The morels were filled w/puréed mushroom. Earthy black truffle. Naturally sweet pea purée. Excellent dish.

Lemon Thyme Lobster Custard

Two of my favorite words in the culinary dictionary - custard and lobster. :kissing_closed_eyes:

Starting to get a little hazy at this point. Either we didn’t take a photo of the RouteStock Cabernet Sauvignon & Cab Franc or this Faust is a sub, which is likely as they’re probably similar… I think.

Grilled Creekstone Farms Beef Tenderloin, Cabernet Jus, Mustard Creme, Roasted Fennel

I had a couple bites. It’s tenderloin. I liked the flavor the roasted fennel imparted into the dish.

Eye of the Rib-eye, Braised Top Cap, Portobello Mushroom, Cheddar Whipped Potato

Classic pairing of steak & potatoes. I like the braised top cap and of course the whipped potatoes & chives!

”Crudo” of the Day w/Mediterranean Tangerine, Pomegranate, Olive Salad

I was starting to tap-out, so declined when offered a bite… but isn’t it pretty?

Artisanal Cheese - Crottin Wrapped in Savoy Cabbage, Leek, Cashew Fondue

I’m a cheese head and this wasn’t exactly the “cheese course” of my dreams, lol. But I was so full by this time that it didn’t really matter how good the dish was or was not.

Fennel Cucumber Granita, Lemon Chiffon

Wine Country New Carrot Cake, Carrot Gelato, Pineapple Curd, Compressed pineapple

Same goes for desserts. I like carrot cake a lot but it was hard to enjoy it. I think it was pretty good… I think. :sweat_smile:

Weiss Santarem Chocolate Tart w/Lait Caramel Mousse, Pistachio Thyme Anglaise, Salted Caramel

The one bite I had of the tart was delicious and my dinner companions thought it the better of the two. :hearts:

I’m not a tasting menu aficionado - with so many dishes & wines it can be like an endurance sport at times… much like this report. :smiling_face: We were still full the next day. But we very much enjoyed ourselves, the food, wine, watching the chefs at work and listening to them discuss the dishes, sourcing, and their culinary path and experiences. All a treat. We all agreed that Napa Rose is not reinventing the culinary wheel, but it’s a very solid and very enjoyable meal. We definitely recommend it. :hearts:

Happy Eating!


I had a great time! Thanks for the company and the write up! :hugs: :hugs: :hugs:


Us too! Thanks for putting it together! :hugs:


:white_check_mark: :white_check_mark: :white_check_mark:
calling @PorkyBelly



no free bread??? pass :poop:


Hard to keep track of the dishes without a :peacock: or :poop: eating scale. That does seem like a lot of food for a tasting menu. 3 meat dishes, the rabbit sausage and lamb cheeks.

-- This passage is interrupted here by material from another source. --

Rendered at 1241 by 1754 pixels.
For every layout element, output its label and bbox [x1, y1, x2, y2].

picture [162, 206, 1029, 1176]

Excellent and thorough review, and great photos!


we need a :cookie: eating scale


TheCookie X Moonboy403 collab out now 4/2022.


Hi Y’all!

Here’s 3 of our 4 menus.

Each menu is tweaked a little differently to encourage sharing with your dining partner. It’s still a lot of food for one person. After I made the “The scallop dish looks great.” comment they added it to my tasting, lol.

Pre-tip & tax: $150 pp & $90 for the wine pairing (pours are generous). My hubs had 2 cocktails at $18.50 each.

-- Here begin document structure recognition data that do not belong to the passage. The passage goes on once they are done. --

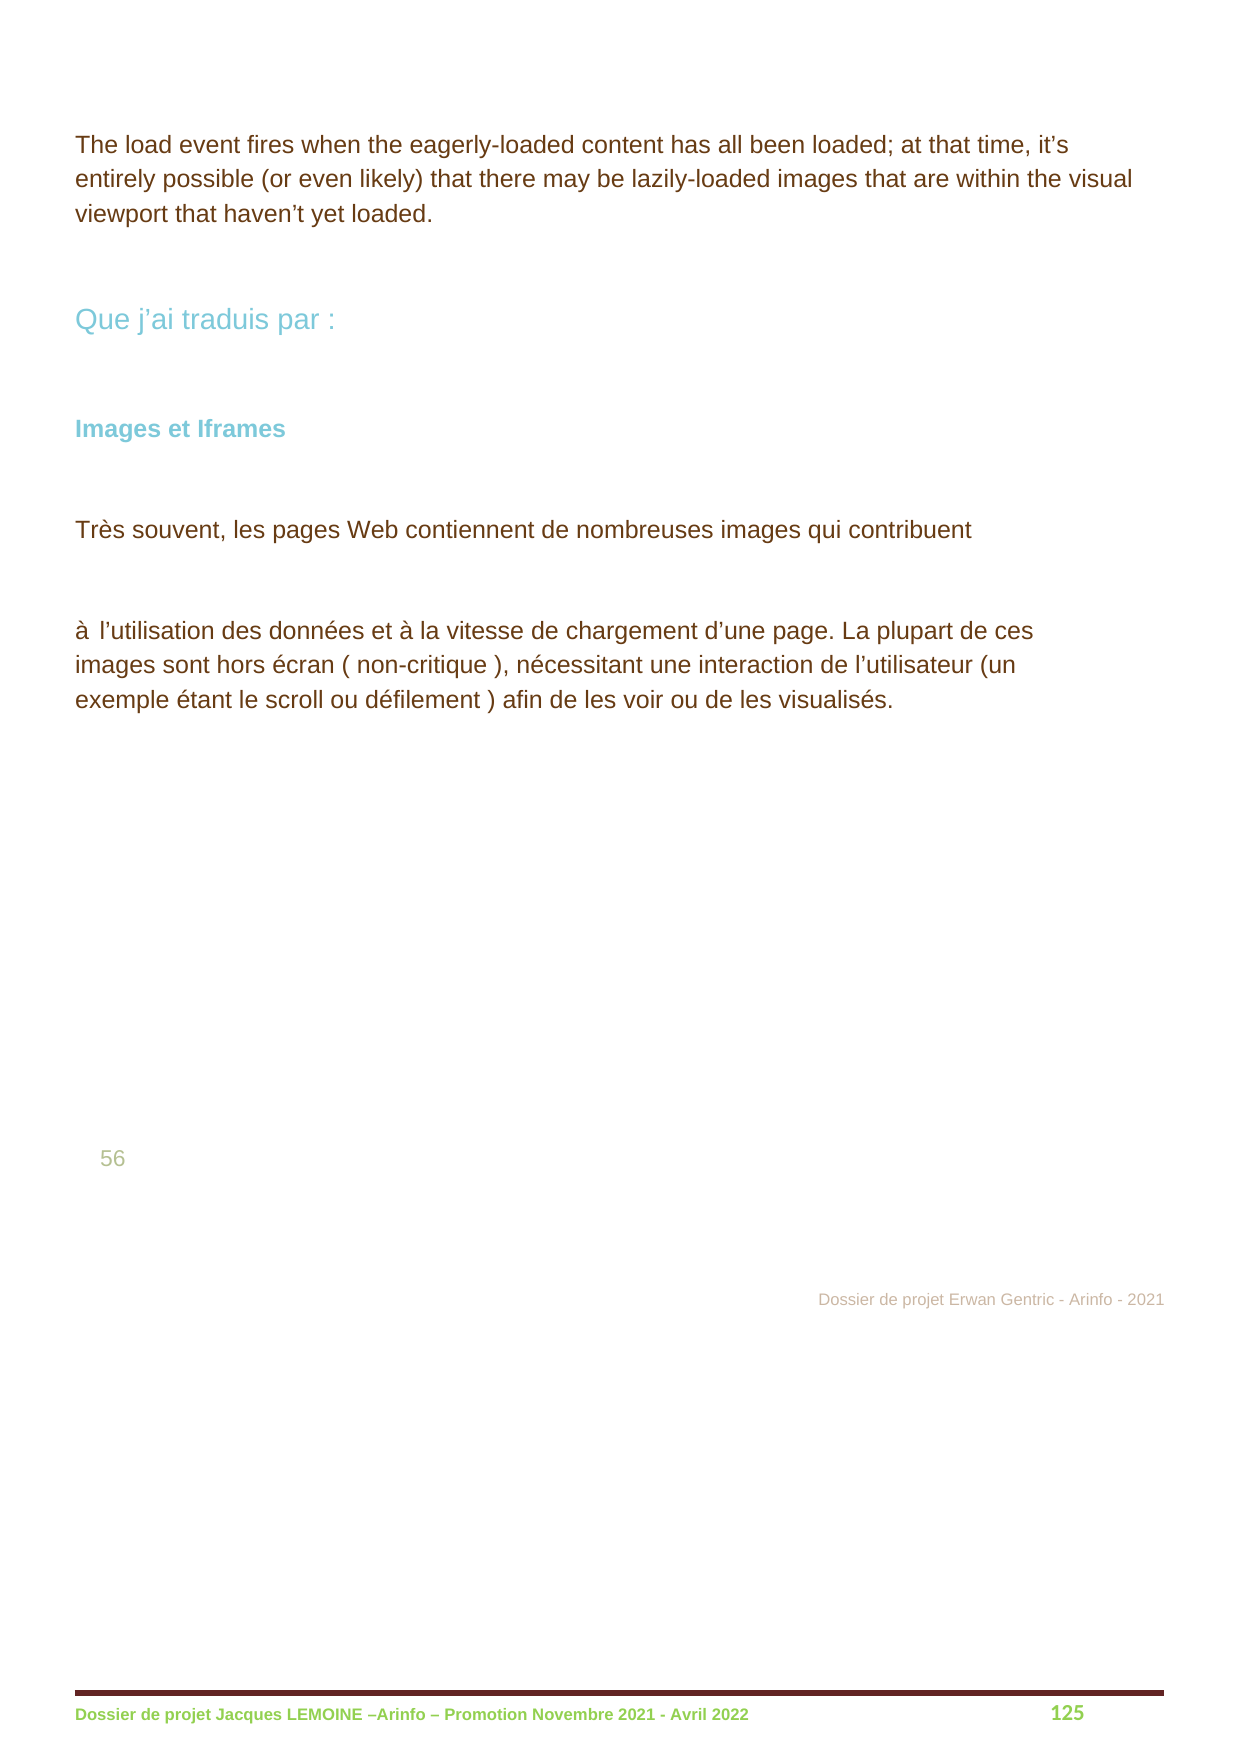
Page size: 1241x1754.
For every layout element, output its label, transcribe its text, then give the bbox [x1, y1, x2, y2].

text Très souvent, les pages Web contiennent de nombreuses images qui contribuent [75, 515, 1164, 544]
text The load event fires when the eagerly-loaded content has all been loaded; at that time, it’s entirely possible (or even likely) that there may be lazily-loaded images that are within the visual viewport that haven’t yet loaded. [75, 130, 1150, 228]
text Images et Iframes [75, 414, 1164, 443]
list l’utilisation des données et à la vitesse de chargement d’une page. La plupart de ces images sont hors écran ( non-critique ), nécessitant une interaction de l’utilisateur (un exemple étant le scroll ou défilement ) afin de les voir ou de les visualisés. [75, 616, 1117, 713]
text Dossier de projet Erwan Gentric - Arinfo - 2021 [75, 1290, 1164, 1309]
text 56 [100, 1145, 1164, 1171]
text Que j’ai traduis par : [75, 302, 1164, 335]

Note: most of these dishes are on the regular menu, so I also recommend the dining room.


Haha… I suppose I’ll start training my tastebuds to the rating system but I’m not there yet, lol. The :cookie: rating is cute @PorkyBelly.


How’s the reservation process these days? Call in 60 days in advance?


Yes, especially for that section. @moonboy403 has more info on that.